Begin Document excerpt

5. Don’t let expectations ruin you.
If you’re like me, an introvert who hasn’t dated much, you’ve spent a lot of time listening to friends complain about relationships and seeing exaggerated depictions of love on tv. Here’s the thing: You define your own relationship. The cool thing about a new relationship is that you and your partner get to create your own rules. Don’t like dinner dates? Totally fine. Hate watching sports? Let it be known. You don’t need to model anything after what your parents, friends, or favorite character from Insecure does.
6. Don’t change yourself.
This one probably seems pretty obvious, but there will come a time when you need to stand your ground, and let a partner know that what you offer is enough. Of course, allow yourself the space to grow in a relationship, but don’t let anyone tell you that there is something wrong with being an introvert. Trust me, I’ve been there.
7. Allow yourself to try.
I know, this is another obvious one, but it really hits home with me. Part of dating is putting yourself out there and having some successes and some fails. As an introvert, my energy is precious, and sharing emotional and physical energy with someone else and having things not work out, is daunting. The thought of getting back on Bumble and starting a conversation with a random person, and suffering through the “How are you’s,” and the “Oh yeah hiking is fun,” just seems absolutely exhausting. But the reality is that it happens sometimes. I’ve had relationships fail even when I felt like I put everything into them, we all have. Take the time you need to restore your energy between dates/relationships, and allow yourself to slowly get back out there. It’ll be worth it down the line.

End Document excerpt

» **Stated exercise A**
Answer these questions about the dating tips for introverts:
(i) Which dating app does the writer name?
(ii) Which show is mentioned for its favorite character?
(iii) What should you not let anyone tell you, according to the tip "Don't change yourself"?
The text and the listing come from separate, unrelated sources.

Begin Material provided

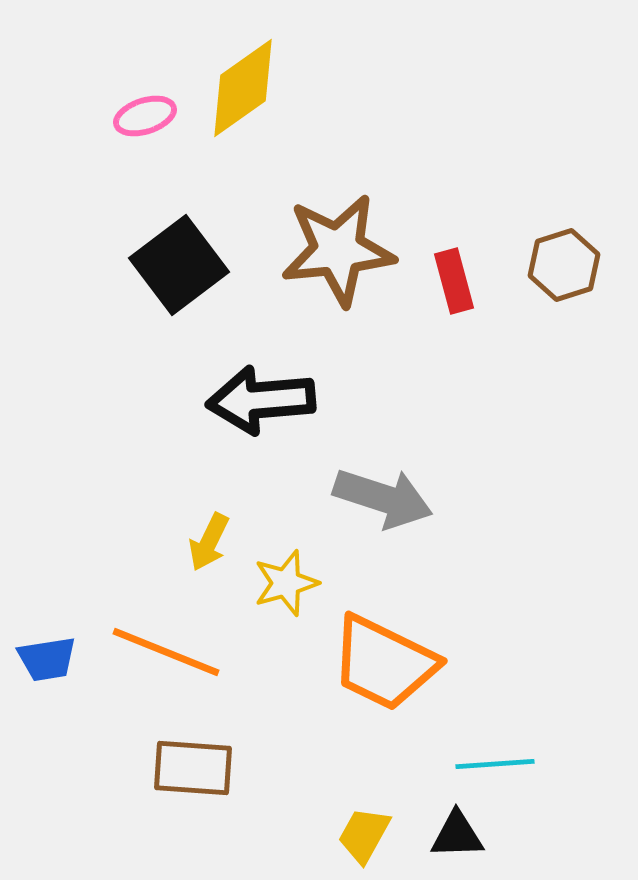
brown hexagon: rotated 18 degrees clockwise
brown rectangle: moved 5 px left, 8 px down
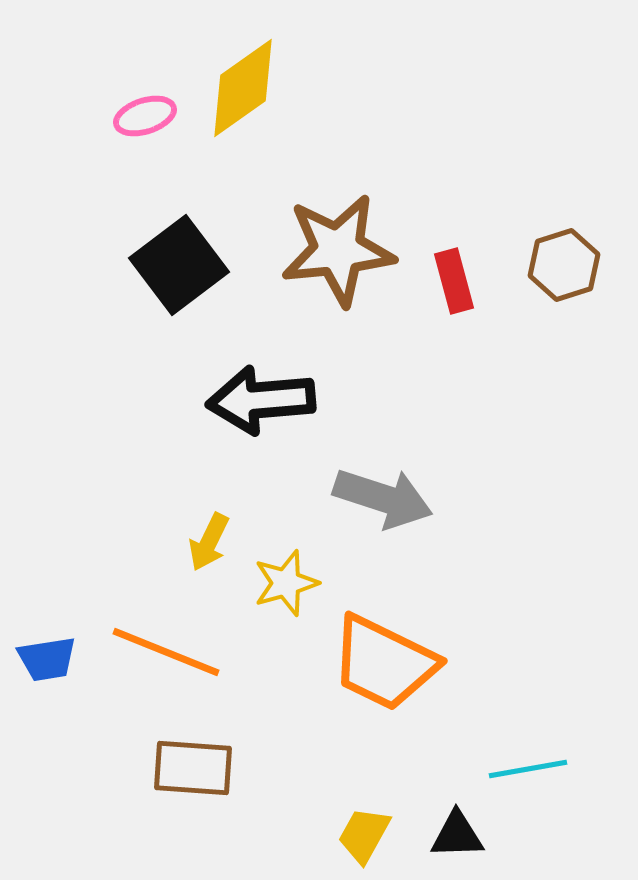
cyan line: moved 33 px right, 5 px down; rotated 6 degrees counterclockwise
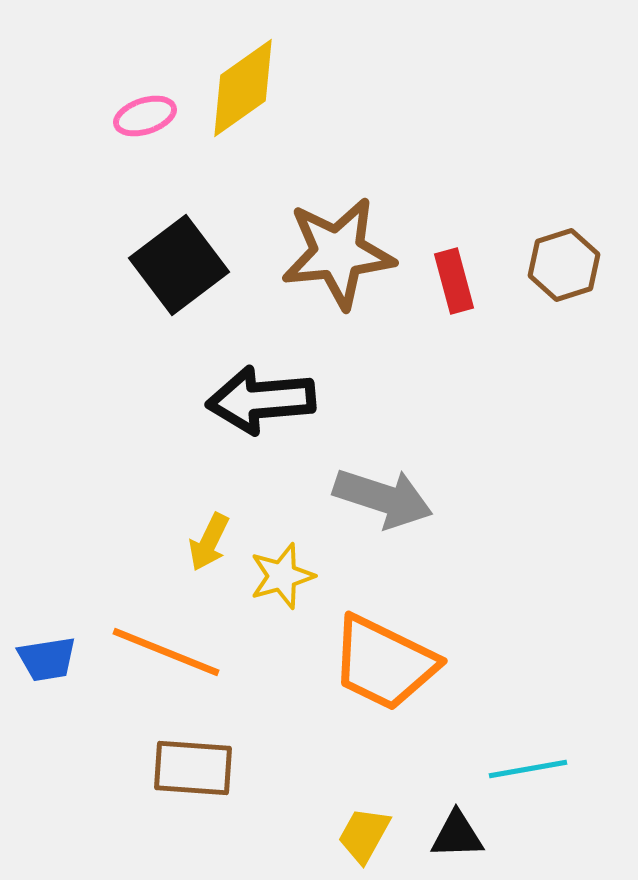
brown star: moved 3 px down
yellow star: moved 4 px left, 7 px up
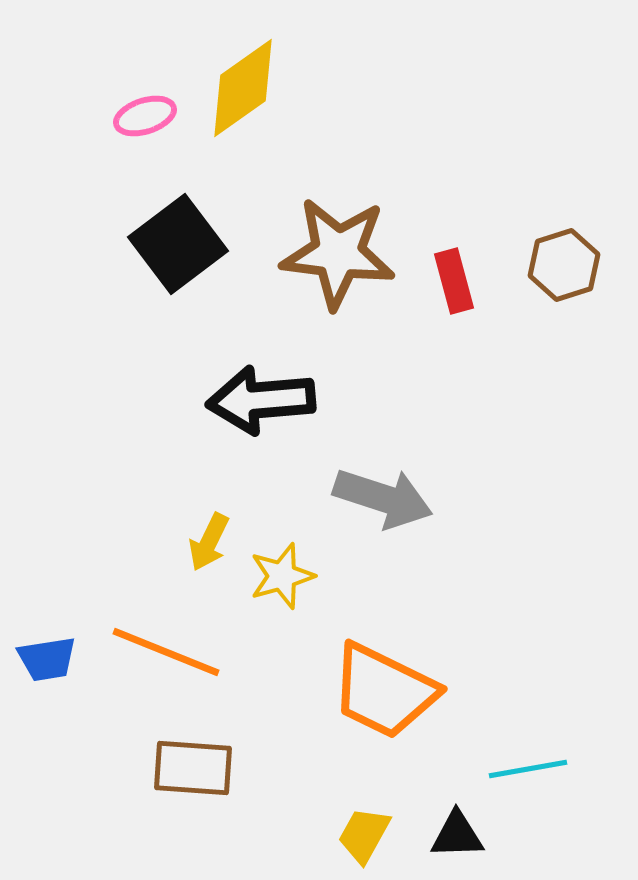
brown star: rotated 13 degrees clockwise
black square: moved 1 px left, 21 px up
orange trapezoid: moved 28 px down
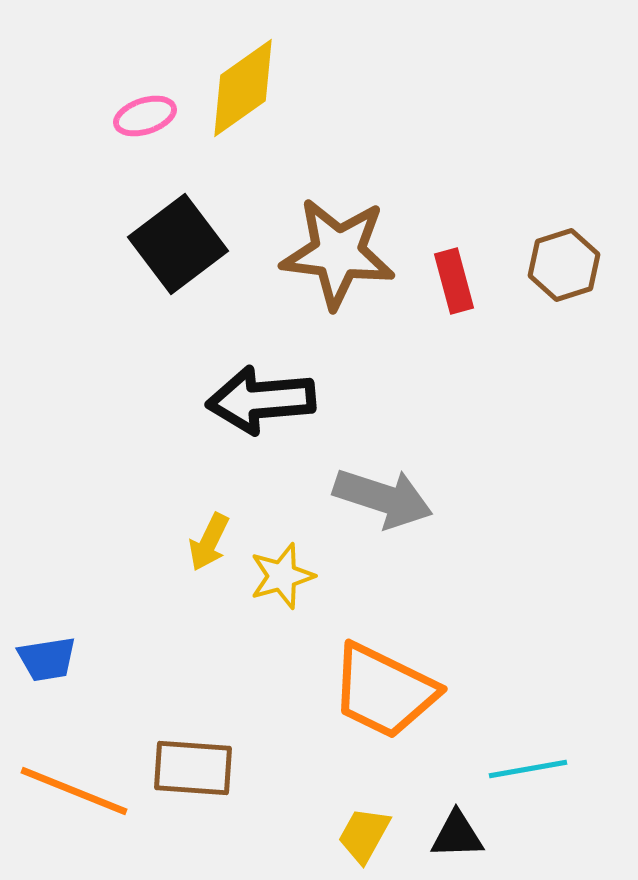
orange line: moved 92 px left, 139 px down
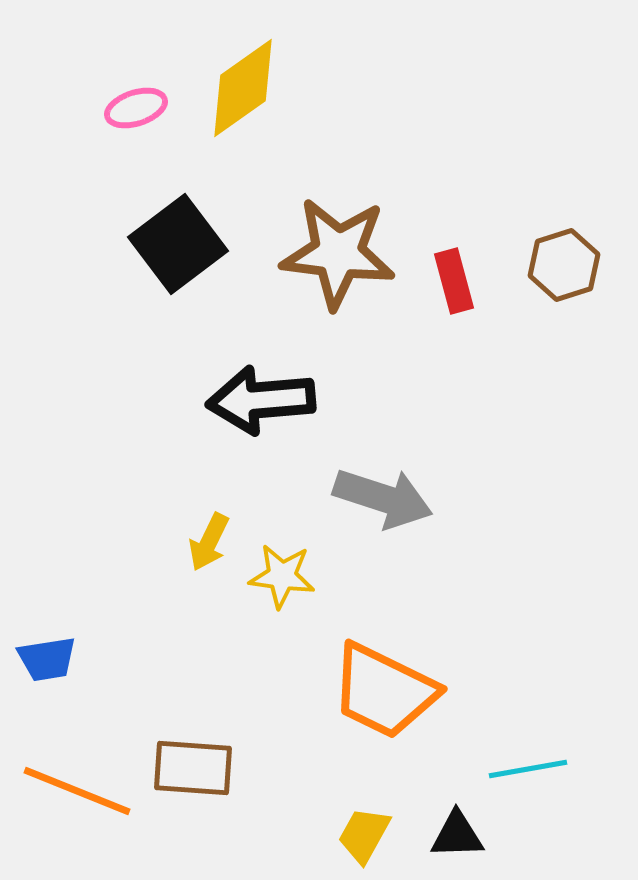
pink ellipse: moved 9 px left, 8 px up
yellow star: rotated 24 degrees clockwise
orange line: moved 3 px right
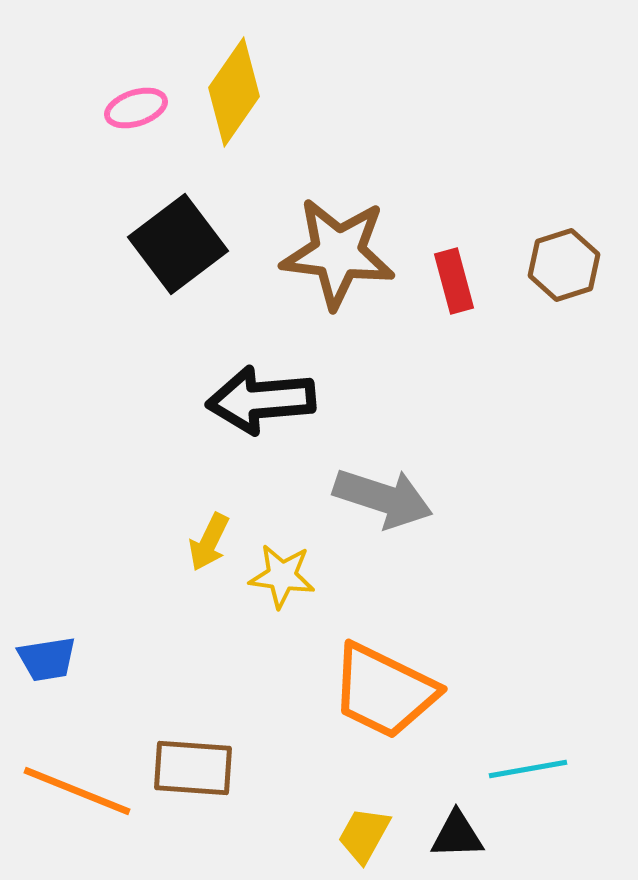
yellow diamond: moved 9 px left, 4 px down; rotated 20 degrees counterclockwise
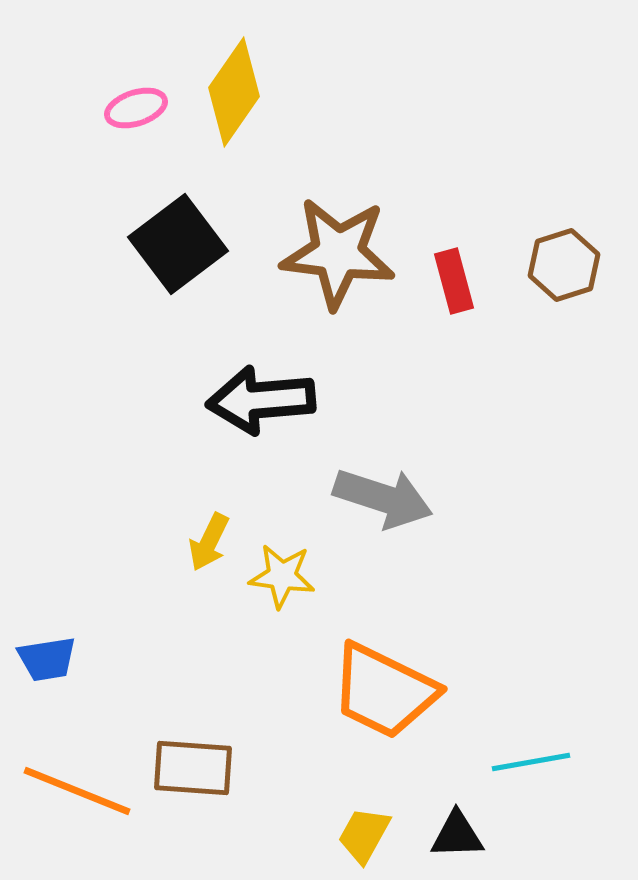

End Material provided

» **Stated exercise B**
Rewrite the shape-movement listing as a JSON list of strings, one string for each line, skipping blank lines. Leave the picture markers out.

» **Written reply A**
(i) Bumble.
(ii) Insecure.
(iii) That there is something wrong with being an introvert.

» **Written reply B**
[
  "brown hexagon: rotated 18 degrees clockwise",
  "brown rectangle: moved 5 px left, 8 px down",
  "cyan line: moved 33 px right, 5 px down; rotated 6 degrees counterclockwise",
  "brown star: moved 3 px down",
  "yellow star: moved 4 px left, 7 px up",
  "brown star: rotated 13 degrees clockwise",
  "black square: moved 1 px left, 21 px up",
  "orange trapezoid: moved 28 px down",
  "orange line: moved 92 px left, 139 px down",
  "pink ellipse: moved 9 px left, 8 px up",
  "yellow star: rotated 24 degrees clockwise",
  "orange line: moved 3 px right",
  "yellow diamond: moved 9 px left, 4 px down; rotated 20 degrees counterclockwise"
]